* **Task details**
Pick out every line below that contains the word "shown" and copy each of those lines.

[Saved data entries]
☆ ☆ ☆ ☆ ☆ ☆ ☆
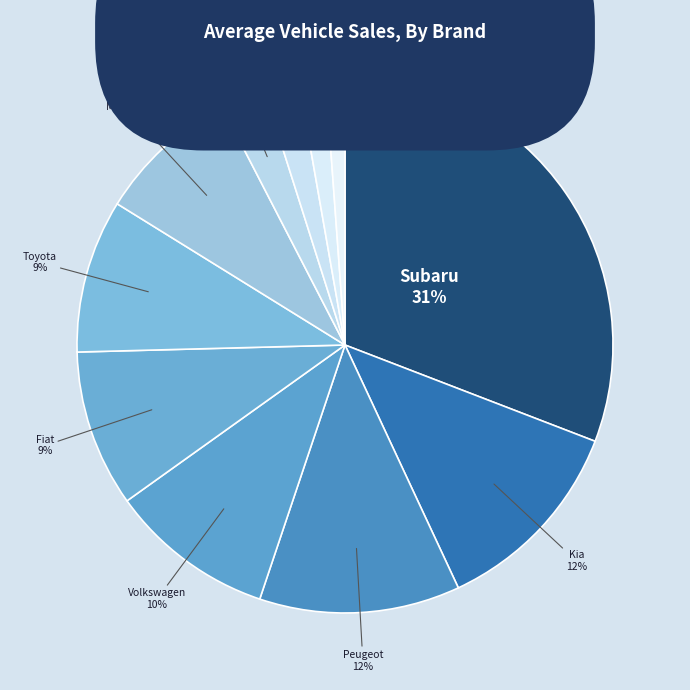

Count the number of slices in the pie.

11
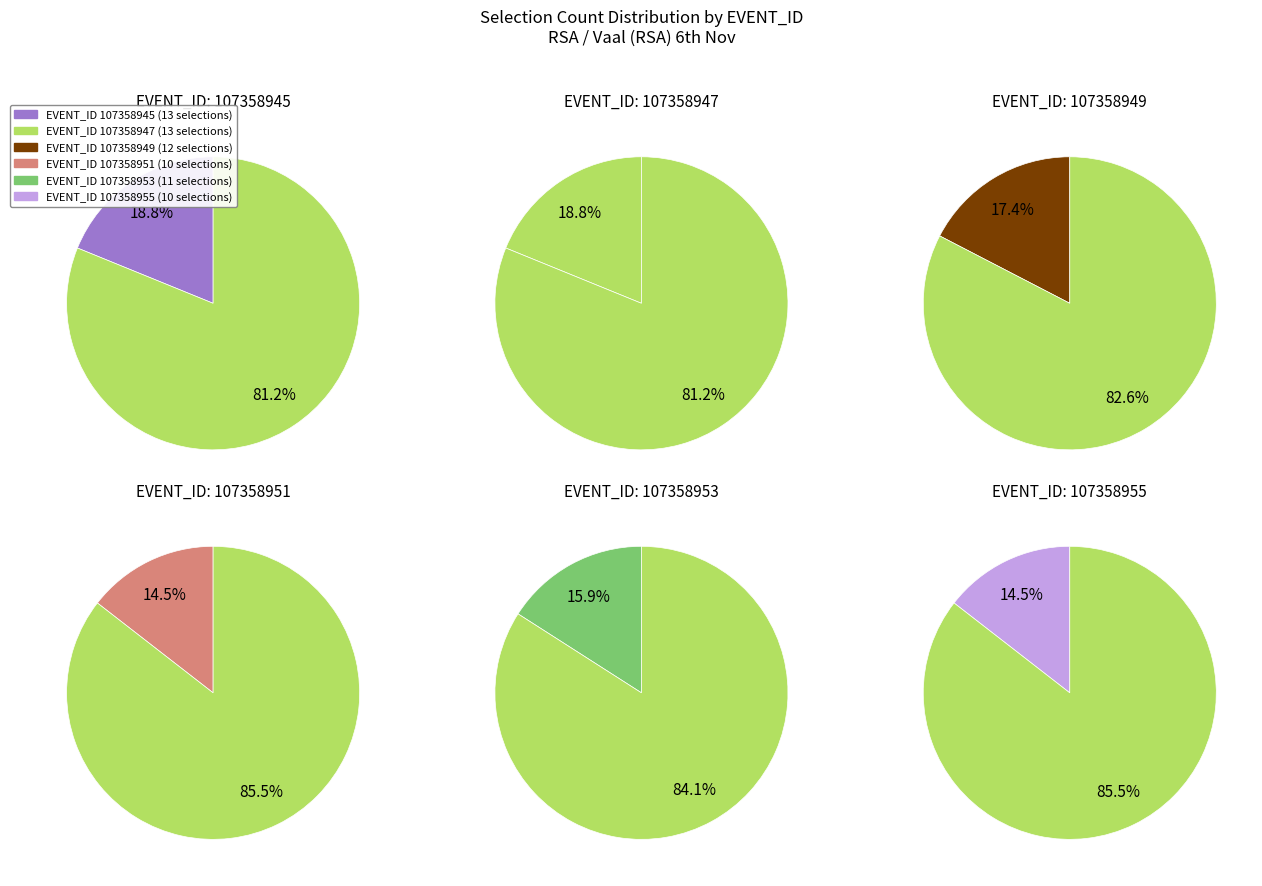

How many slices are in this pie chart?

6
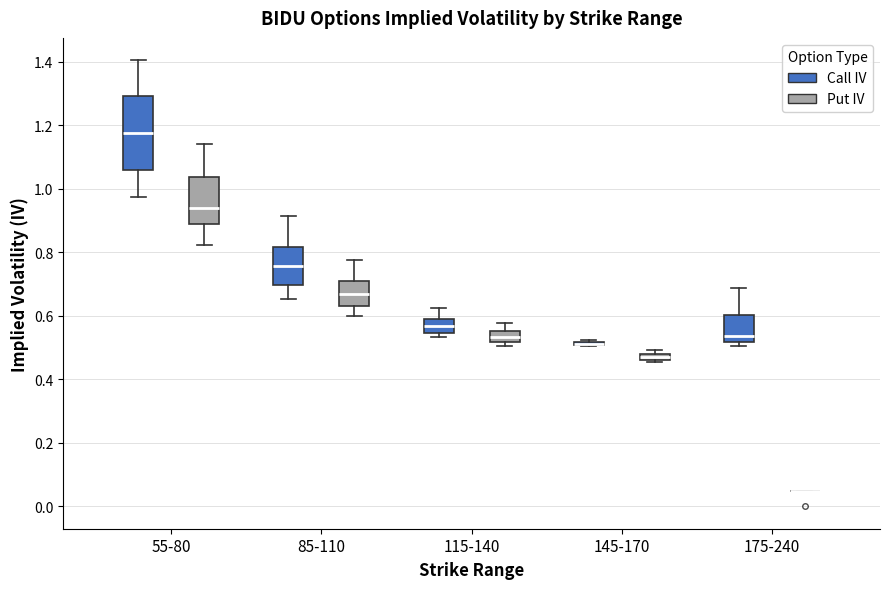

Which box is the tallest, from its lower edge to its upper edge?

55-80 (Call IV)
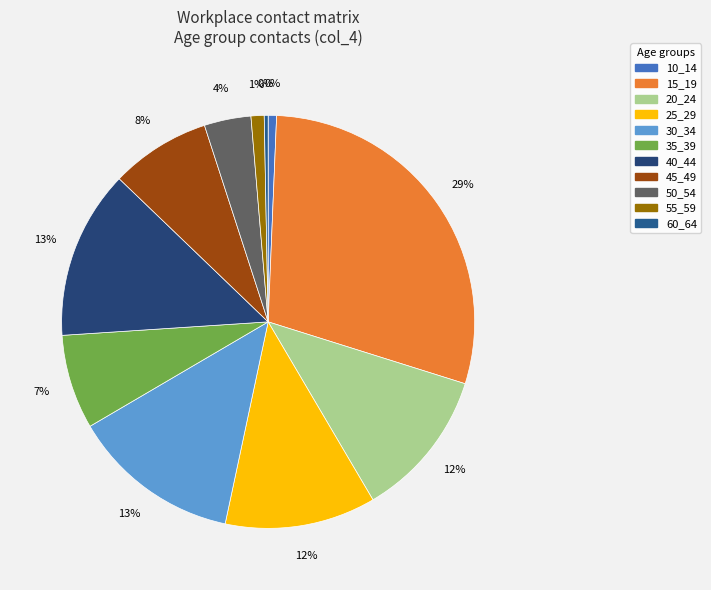

Rank the categories by value from lowest to highest.

60_64, 10_14, 55_59, 50_54, 35_39, 45_49, 20_24, 25_29, 30_34, 40_44, 15_19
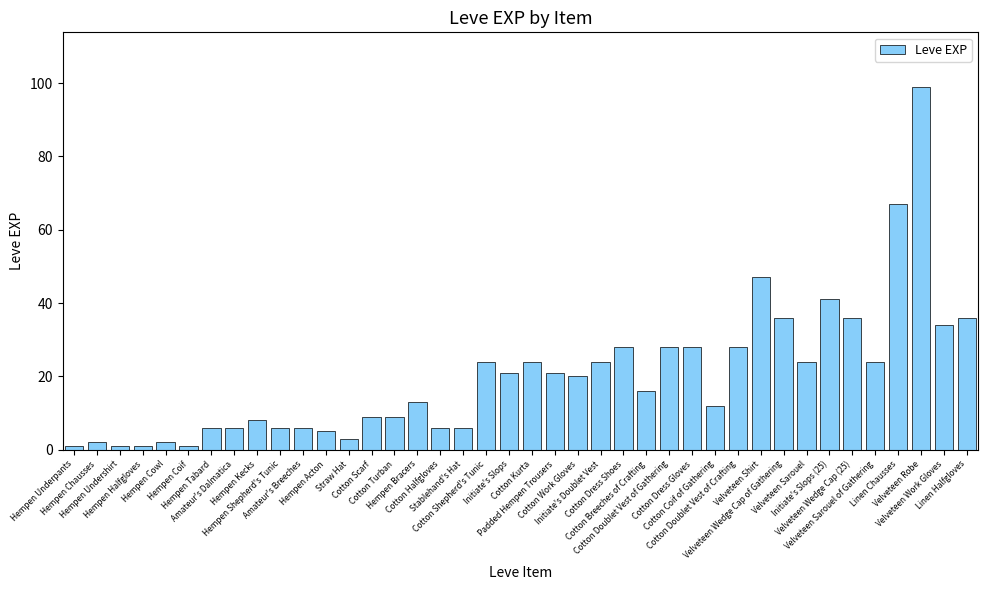

What is the smallest value displayed?

1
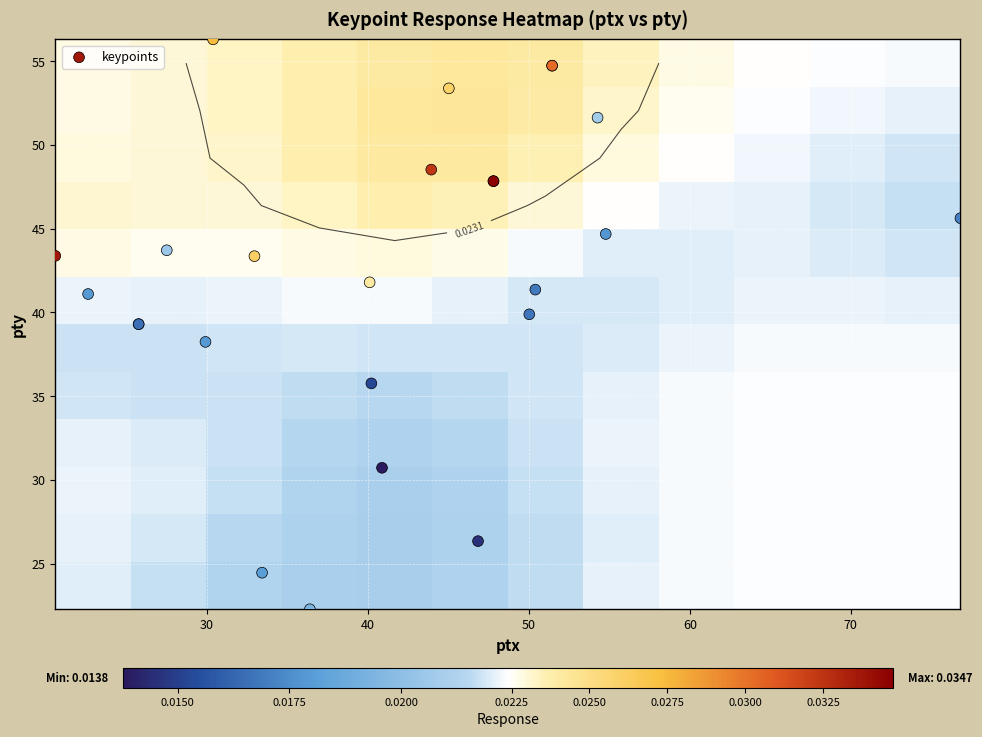

Reading left to right, what are all the values shown in this chart?

ptx: 0=20.6	1=22.6	2=25.8	3=25.8	4=27.5	5=29.9	6=30.4	7=32.9	8=33.4	9=36.4	10=40.1	11=40.2	12=40.9	13=43.9	14=45.0	15=46.8	16=47.8	17=47.8	18=50.0	19=50.4	20=51.4	21=51.4	22=54.3	23=54.8	24=76.8
pty: 0=43.4	1=41.1	2=39.3	3=39.3	4=43.7	5=38.2	6=56.3	7=43.4	8=24.5	9=22.3	10=41.8	11=35.8	12=30.7	13=48.5	14=53.4	15=26.3	16=47.8	17=47.8	18=39.9	19=41.4	20=54.7	21=54.7	22=51.6	23=44.7	24=45.6
response: 0=0.0	1=0.0	2=0.0	3=0.0	4=0.0	5=0.0	6=0.0	7=0.0	8=0.0	9=0.0	10=0.0	11=0.0	12=0.0	13=0.0	14=0.0	15=0.0	16=0.0	17=0.0	18=0.0	19=0.0	20=0.0	21=0.0	22=0.0	23=0.0	24=0.0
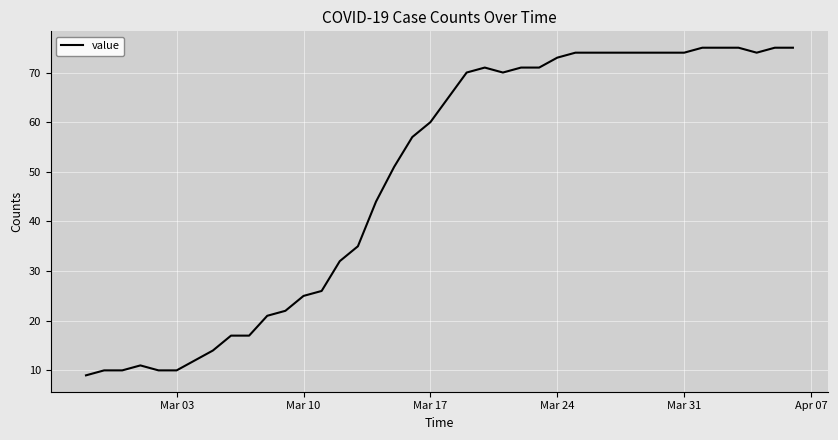

What is the minimum value shown in the chart?

9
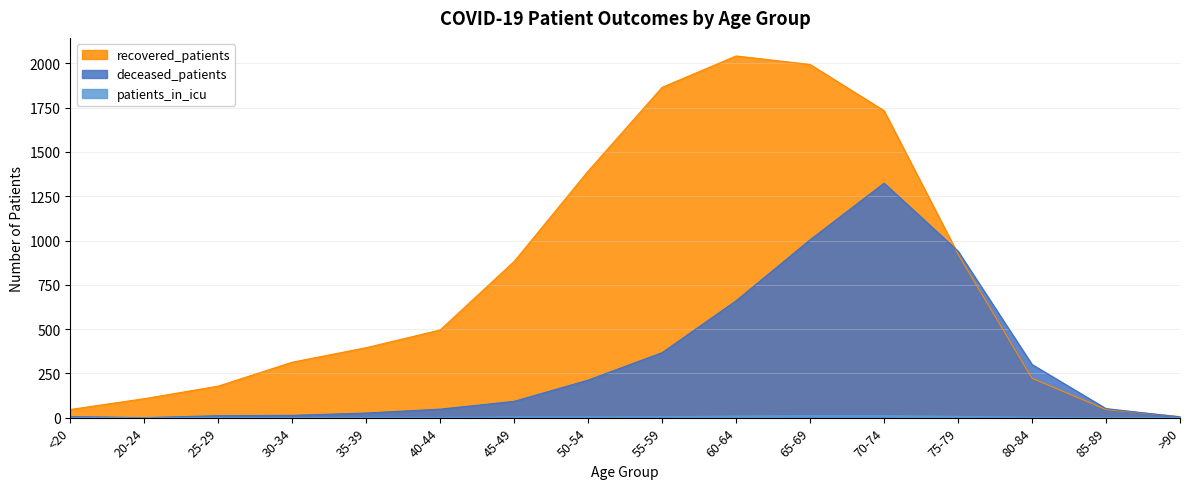

How many lines are shown in the chart?

3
☆ ☆ ☆ ☆ ☆ ☆ ☆
* **Solved exercise**
Reading left to right, what are all the values shown in this chart?
What is the minimum value shown in the chart?
How many lines are shown in the chart?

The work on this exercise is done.